Decyzja o przywróceniu od 16 września tymczasowych kontroli na wszystkich granicach lądowych Niemiec, ogłoszona w poniedziałek przez szefową MSW Nancy Faeser, pojawia się kilka miesięcy po przyjęciu tzw. paktu migracyjnego. Decyzja spotyka się z mocną krytyką w całej Europie. Frakcja Europejskich Konserwatystów i Reformatorów chce w tej sprawie debaty w Parlamencie Europejskim.

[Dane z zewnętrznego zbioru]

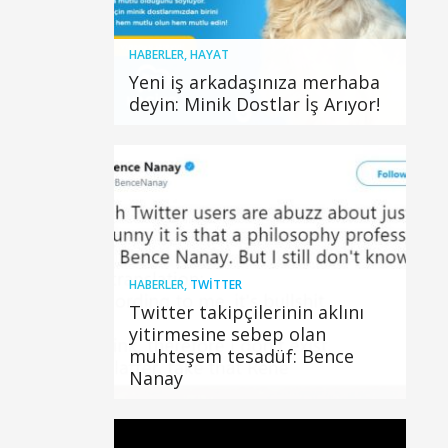
HABERLER
,
HAYAT
Yeni iş arkadaşınıza merhaba
deyin: Minik Dostlar İş Arıyor!
HABERLER
,
TWITTER
Twitter takipçilerinin aklını
yitirmesine sebep olan
muhteşem tesadüf: Bence
Nanay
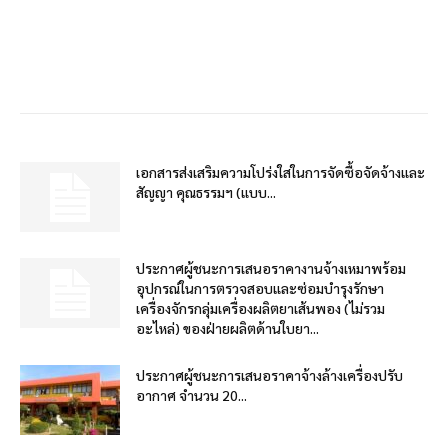
เอกสารส่งเสริมความโปร่งใสในการจัดซื้อจัดจ้างและ
สัญญา คุณธรรมฯ (แบบ...
ประกาศผู้ชนะการเสนอราคางานจ้างเหมาพร้อม
อุปกรณ์ในการตรวจสอบและซ่อมบำรุงรักษา
เครื่องจักรกลุ่มเครื่องผลิตยาเส้นพอง (ไม่รวม
อะไหล่) ของฝ่ายผลิตด้านใบยา...
ประกาศผู้ชนะการเสนอราคาจ้างล้างเครื่องปรับ
อากาศ จำนวน 20...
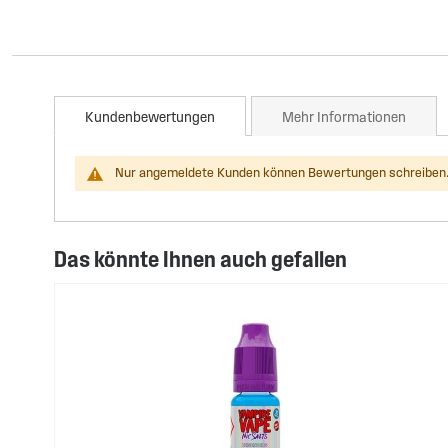
Kundenbewertungen
Mehr Informationen
Nur angemeldete Kunden können Bewertungen schreiben.
Das könnte Ihnen auch gefallen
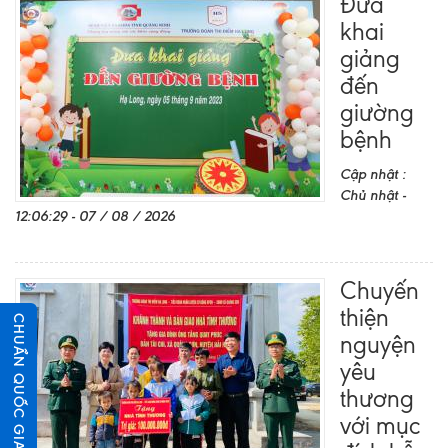
Đưa
khai
giảng
đến
giường
bệnh
Cập nhật :
Chủ nhật -
12:06:29 - 07 / 08 / 2026
Chuyến
thiện
CHUẨN QUỐC GIA
nguyện
yêu
thương
với mục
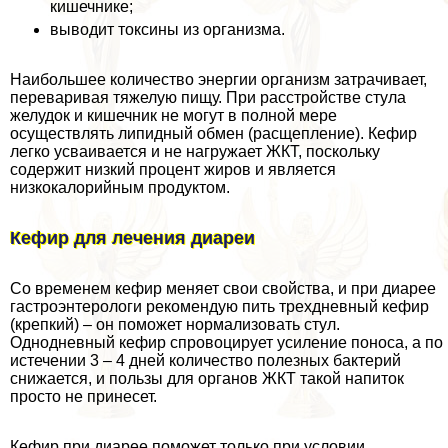
кишечнике;
выводит токсины из организма.
Наибольшее количество энергии организм затрачивает,
переваривая тяжелую пищу. При расстройстве стула
желудок и кишечник не могут в полной мере
осуществлять липидный обмен (расщепление). Кефир
легко усваивается и не нагружает ЖКТ, поскольку
содержит низкий процент жиров и является
низкокалорийным продуктом.
Кефир для лечения диареи
Со временем кефир меняет свои свойства, и при диарее
гастроэнтерологи рекомендую пить трехдневный кефир
(крепкий) – он поможет нормализовать стул.
Однодневный кефир спровоцирует усиление поноса, а по
истечении 3 – 4 дней количество полезных бактерий
снижается, и пользы для органов ЖКТ такой напиток
просто не принесет.
Кефир при диарее поможет только при условии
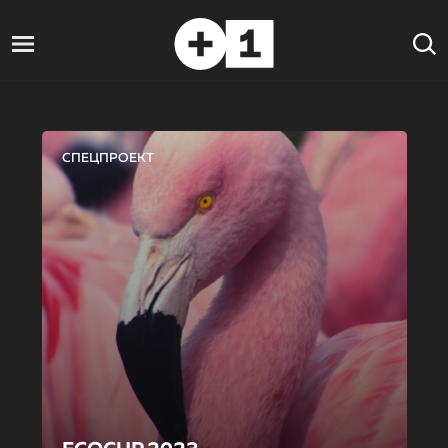
СПЕЦПРОЕКТ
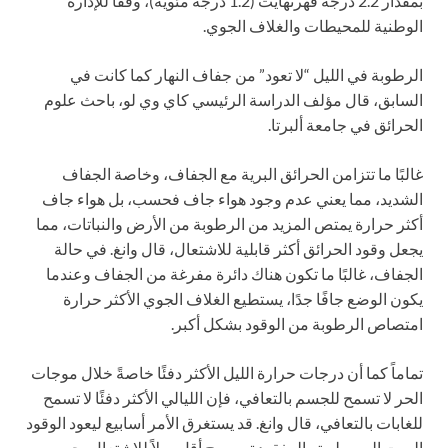
بمقدار 2.2 درجة فهرنهايت (1.2 درجة مئوية)، وفقًا للإدارة
الوطنية للمحيطات والغلاف الجوي.
الرطوبة في الليل “لا تعود” من جفاف النهار كما كانت في
السابق، قال مؤلف الدراسة الرئيسي كاي وي لو، باحث علوم
الحرائق في جامعة ألبرتا.
غالبًا ما تتزامن الحرائق البرية مع الجفاف، وخاصة الجفاف
الشديد، مما يعني عدم وجود هواء جاف فحسب، بل هواء جاف
أكثر حرارة يمتص المزيد من الرطوبة من الأرض والنباتات، مما
يجعل وقود الحرائق أكثر قابلية للاشتعال، قال وانغ. في حالة
الجفاف، غالبًا ما تكون هناك دائرة مفرغة من الجفاف وعندما
يكون الوضع جافًا جدًا، يستطيع الغلاف الجوي الأكثر حرارة
امتصاص الرطوبة من الوقود بشكل أكبر.
تماماً كما أن درجات حرارة الليل الأكثر دفئًا خاصةً خلال موجات
الحر لا تسمح للجسم بالتعافي، فإن الليالي الأكثر دفئًا لا تسمح
للغابات بالتعافي، قال وانغ. قد يستغرق الأمر أسابيع ليعود الوقود
الميت إلى رطوبته المفقودة ويصبح أقل ميلاً للاشتعال، حسب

- Ta sytuacja pokazuje, jak wygląda w praktyce kryzys związany z ochroną granic, kryzys polityki europejskiej prowadzonej od 2015 r., że Niemcy i Rada Europejska otworzyły granice na nielegalnych migrantów. Zapraszani dotychczas przez Niemcy, nagle będą poddani będą kontroli granicznej i jeśli nie wjadą do Niemiec, to pozostaną w innych krajach, w tym w Polsce
- ocenił dzisiaj podczas briefingu prasowego w Sejmie Paweł Szefernaker, poseł PiS, były wiceminister spraw wewnętrznych.
Dodał, że rząd PiS nie godził się na wpuszczanie nielegalnych migrantów i pakt migracyjny.
- Niemcy, likwidując de facto strefę Schengen, przyznają się do błędu i osoby, które nielegalnie pojawią się na granicy, zostaną w kraju, z którego dotarły. Ta sytuacja, która będzie od 16 września, pokazuje, że mieliśmy rację, a z problemem pozostaną sąsiedzi Niemiec. Apelujemy, by polskie MSW wydało komunikat, co z osobami, które nie zostaną wpuszczone do Niemiec, jaka będzie ich sytuacja prawna - powiedział Szefernaker.
Marcin Przydacz, były wiceszef dyplomacji, wskazał, że "na naszych oczach pryska mit, że UE jest przestrzenią bez granic".
- To marzenie, które mieli Polacy w 2004 r., o swobodnym przepływie osób, możliwości poruszania się, stanie pod znakiem zapytania. To efekt błędów polityków UE i Niemiec. Zapraszanie wszystkich migrantów spowodowało wielkie problemy. Gdy na ulicach miast bezpieczeństwo spada, Niemcy zamykają granice, zostawiając z problemami sąsiadów
- ocenił.
Zauważył, że nie wygasną z dnia na dzień szlaki migracyjne, nad którymi często łapę trzyma Rosja.
- [Migranci] trafią do Polski, czy to ze wschodu, czy z innego kierunku, i w Polsce pozostaną. Efektem może być wzrost migrantów w Polsce, mimo że Polska nie ponosi winy za te przepływy migrantów - dodał Marcin Przydacz.